A new report released today (15th November) has highlighted that Doñana World Heritage Site, Europe’s leading Wetland, is drying up at an alarming rate, putting hundreds of thousands of birds under threat and damaging the ecosystem.
80% of the Guadalquivir river marshes have been lost in the last century and this is being greatly exacerbated by current government policy. The underground aquifer that feeds Doñana’s marshes has suffered severe declines with some parts seeing a decrease of up to 35 metres. This deterioration is affecting rivers, marshes, lagoons and the flora and fauna that make Doñana unique. The report notes that Doñana’s aquifer would need between 30 and 60 years to recover completely from the current overexploitation after strong measures are taken to end illegal and unsustainable water use.

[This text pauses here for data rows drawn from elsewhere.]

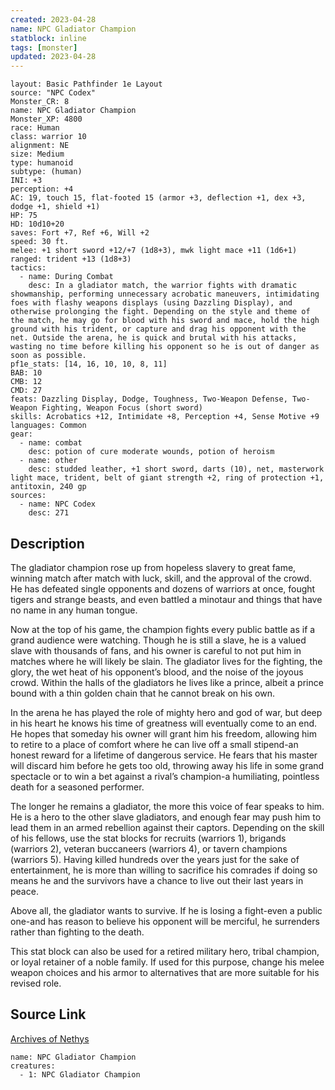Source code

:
 ```yaml
---
created: 2023-04-28
name: NPC Gladiator Champion
statblock: inline
tags: [monster]
updated: 2023-04-28
---
```

```statblock
layout: Basic Pathfinder 1e Layout
source: "NPC Codex"
Monster_CR: 8
name: NPC Gladiator Champion
Monster_XP: 4800
race: Human
class: warrior 10
alignment: NE
size: Medium
type: humanoid
subtype: (human)
INI: +3
perception: +4
AC: 19, touch 15, flat-footed 15 (armor +3, deflection +1, dex +3, dodge +1, shield +1)
HP: 75
HD: 10d10+20
saves: Fort +7, Ref +6, Will +2
speed: 30 ft.
melee: +1 short sword +12/+7 (1d8+3), mwk light mace +11 (1d6+1)
ranged: trident +13 (1d8+3)
tactics:
  - name: During Combat
    desc: In a gladiator match, the warrior fights with dramatic showmanship, performing unnecessary acrobatic maneuvers, intimidating foes with flashy weapons displays (using Dazzling Display), and otherwise prolonging the fight. Depending on the style and theme of the match, he may go for blood with his sword and mace, hold the high ground with his trident, or capture and drag his opponent with the net. Outside the arena, he is quick and brutal with his attacks, wasting no time before killing his opponent so he is out of danger as soon as possible.
pf1e_stats: [14, 16, 10, 10, 8, 11]
BAB: 10
CMB: 12
CMD: 27
feats: Dazzling Display, Dodge, Toughness, Two-Weapon Defense, Two-Weapon Fighting, Weapon Focus (short sword)
skills: Acrobatics +12, Intimidate +8, Perception +4, Sense Motive +9
languages: Common
gear:
  - name: combat
    desc: potion of cure moderate wounds, potion of heroism
  - name: other
    desc: studded leather, +1 short sword, darts (10), net, masterwork light mace, trident, belt of giant strength +2, ring of protection +1, antitoxin, 240 gp
sources:
  - name: NPC Codex
    desc: 271
```
## Description
The gladiator champion rose up from hopeless slavery to great fame, winning match after match with luck, skill, and the approval of the crowd. He has defeated single opponents and dozens of warriors at once, fought tigers and strange beasts, and even battled a minotaur and things that have no name in any human tongue.

Now at the top of his game, the champion fights every public battle as if a grand audience were watching. Though he is still a slave, he is a valued slave with thousands of fans, and his owner is careful to not put him in matches where he will likely be slain. The gladiator lives for the fighting, the glory, the wet heat of his opponent’s blood, and the noise of the joyous crowd. Within the halls of the gladiators he lives like a prince, albeit a prince bound with a thin golden chain that he cannot break on his own.

In the arena he has played the role of mighty hero and god of war, but deep in his heart he knows his time of greatness will eventually come to an end. He hopes that someday his owner will grant him his freedom, allowing him to retire to a place of comfort where he can live off a small stipend-an honest reward for a lifetime of dangerous service. He fears that his master will discard him before he gets too old, throwing away his life in some grand spectacle or to win a bet against a rival’s champion-a humiliating, pointless death for a seasoned performer.

The longer he remains a gladiator, the more this voice of fear speaks to him. He is a hero to the other slave gladiators, and enough fear may push him to lead them in an armed rebellion against their captors. Depending on the skill of his fellows, use the stat blocks for recruits (warriors 1), brigands (warriors 2), veteran buccaneers (warriors 4), or tavern champions (warriors 5). Having killed hundreds over the years just for the sake of entertainment, he is more than willing to sacrifice his comrades if doing so means he and the survivors have a chance to live out their last years in peace.

Above all, the gladiator wants to survive. If he is losing a fight-even a public one-and has reason to believe his opponent will be merciful, he surrenders rather than fighting to the death.

This stat block can also be used for a retired military hero, tribal champion, or loyal retainer of a noble family. If used for this purpose, change his melee weapon choices and his armor to alternatives that are more suitable for his revised role.
## Source Link
[Archives of Nethys](https://aonprd.com/NPCDisplay.aspx?ItemName=Gladiator%20Champion)
```encounter-table
name: NPC Gladiator Champion
creatures:
  - 1: NPC Gladiator Champion
```

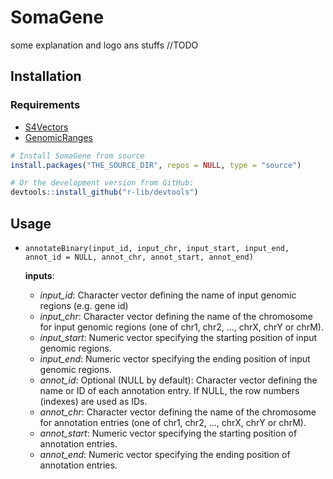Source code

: # SomaGene 
  
  some explanation and logo ans stuffs //TODO

  
  
## Installation 
  
### Requirements
  * [S4Vectors](https://bioconductor.org/packages/release/bioc/html/S4Vectors.html)
  * [GenomicRanges](https://bioconductor.org/packages/release/bioc/html/GenomicRanges.html)
  
  
```r
# Install SomaGene from source
install.packages("THE_SOURCE_DIR", repos = NULL, type = "source")

# Or the development version from GitHub:
devtools::install_github("r-lib/devtools")
```

## Usage

* `annotateBinary(input_id, input_chr, input_start, input_end,
                annot_id = NULL, annot_chr, annot_start, annot_end)` 
                
  __inputs__:
  * *input_id*: Character vector defining the name of input genomic regions (e.g. gene id)
  * *input_chr*: 	Character vector defining the name of the chromosome for input genomic regions (one of chr1, chr2, ..., chrX, chrY or chrM).
  * *input_start*: Numeric vector specifying the starting position of input genomic regions.
  * *input_end*: Numeric vector specifying the ending position of input genomic regions.
  * *annot_id*: Optional (NULL by default): Character vector defining the name or ID of each annotation entry. If NULL, the row numbers (indexes) are used as IDs.
  * *annot_chr*: Character vector defining the name of the chromosome for annotation entries (one of chr1, chr2, ..., chrX, chrY or chrM).
  * *annot_start*: Numeric vector specifying the starting position of annotation entries.
  * *annot_end*: Numeric vector specifying the ending position of annotation entries.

The site, which is at danger of being the first EU natural World Heritage Site to be placed on the World Heritage Committee’s endangered list, has suffered a decrease of 80% of the freshwater reaching the marshlands, compared to its natural situation, due to river modification projects in its main tributaries, such as the Guadalquivir, and the overexploitation of the aquifer. The water supply from the aquifer is critical for the wetland, especially in dry seasons and dry years, and its decline makes Doñana much more vulnerable to climate change impacts. The hundreds of thousands of birds that are flying from Europe to spend the winter in Doñana National Park will find the marshes almost empty of water.
The other effects on the ecosystem include:
· A change of vegetation from water dependent to drought resistant plants
· 96% of current biomass of fish in Doñana marshland is formed by alien species
· Pollution in the marshes with agrochemicals being detected on crabs, nitrogen levels higher than the legal limit set by the EU, and toxic heavy metals have been detected.
· The eutrophication process of Doñana’s marshes is speeding up and there have been exponential increases in phosphorus and Nitrogen levels in the past 5 years, resulting on the expansion of alien plant species
· 7 out of 10 species of dragonflies and damselflies listed in the Red List have disappeared from Doñana
This report is one of the most thorough scientific analysis ever made about the state of water in Doñana, and the effects this is having on the ecosystem. The report notes that the populations of wintering ducks that rely on a healthy marsh are rapidly declining with the endangered marbled teal almost disappearing. The temporary lagoons, one of the natural features that make Doñana unique in Europe, are drying up at an appalling rate. 40% of the species of dragonflies that lived in Doñana, associated to those lagoons, have been lost.
Europe’s leading wetland is drying out at an alarming rate and could lead to the precipitous decline of flora and fauna
Chris Gee, WWF-UK Senior Campaigns Manager, #SaveOurHeritage said:
“Doñana is a fragile World Heritage Site, a unique wetland eco-system. This report demonstrates the urgent need for the new Spanish government to focus on protecting its value. Europe’s leading wetland is drying out at an alarming rate and could lead to the precipitous decline of flora and fauna which makes it receive its World Heritage site status. Further inaction risks precious wildlife and the livelihoods for the people who rely on this site. UNESCO set a deadline for the government of 1st December to cancel harmful dredging plans. If the government does not act Doñana could be the first EU natural World Heritage site to be inscribed on the endangered list.”
The situation of water is also the biggest concern of the international bodies that look after Doñana’s conservation, both for UNESCO and for the European Commission. The Commission is about to take to Spain to European courts because of mismanagement of water in the Doñana area.